Stored data entries
● ● ●

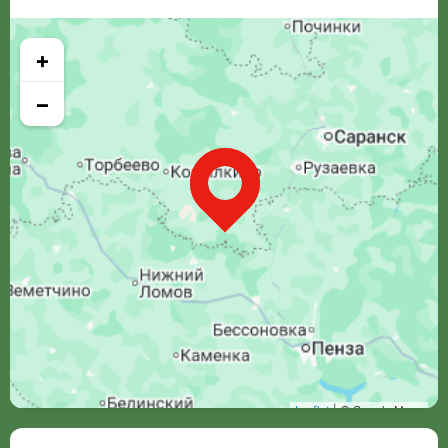
+
−
Leaflet
| © Google Maps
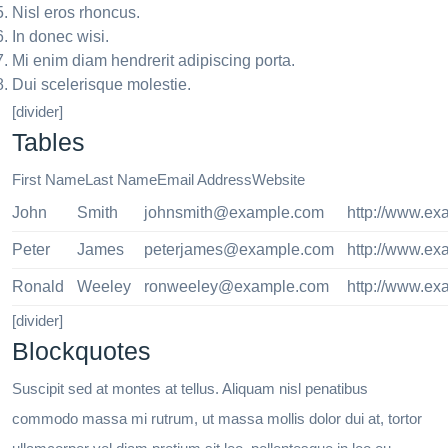
Nisl eros rhoncus.
In donec wisi.
Mi enim diam hendrerit adipiscing porta.
Dui scelerisque molestie.
[divider]
Tables
First NameLast NameEmail AddressWebsite
John
Smith
johnsmith@example.com
http://www.e
Peter
James
peterjames@example.com
http://www.e
Ronald
Weeley
ronweeley@example.com
http://www.e
[divider]
Blockquotes
Suscipit sed at montes at tellus. Aliquam nisl penatibus
commodo massa mi rutrum, ut massa mollis dolor dui at, tortor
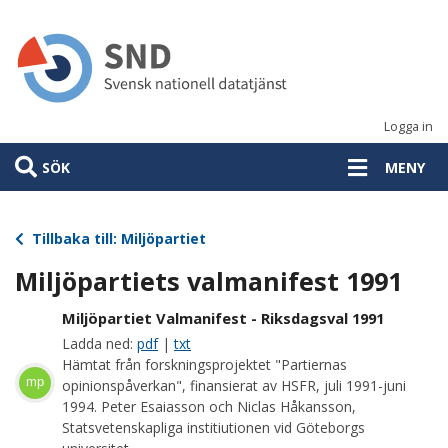
Hoppa
till
huvudinnehåll
Logga in
SÖK
MENY
Tillbaka till: Miljöpartiet
Miljöpartiets valmanifest 1991
Miljöpartiet Valmanifest - Riksdagsval 1991
Ladda ned:
pdf
|
txt
Hämtat från forskningsprojektet "Partiernas
mp
opinionspåverkan", finansierat av HSFR, juli 1991-juni
1994. Peter Esaiasson och Niclas Håkansson,
Statsvetenskapliga institiutionen vid Göteborgs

● ● ●

Exercise prompt
Reproduce the line containing "Tillbaka till: Miljöpartiet" and every line after it. Stop at the last line of the records, and add nothing.

Output of the task
Tillbaka till: Miljöpartiet
Miljöpartiets valmanifest 1991
Miljöpartiet Valmanifest - Riksdagsval 1991
Ladda ned:
pdf
|
txt
Hämtat från forskningsprojektet "Partiernas
mp
opinionspåverkan", finansierat av HSFR, juli 1991-juni
1994. Peter Esaiasson och Niclas Håkansson,
Statsvetenskapliga institiutionen vid Göteborgs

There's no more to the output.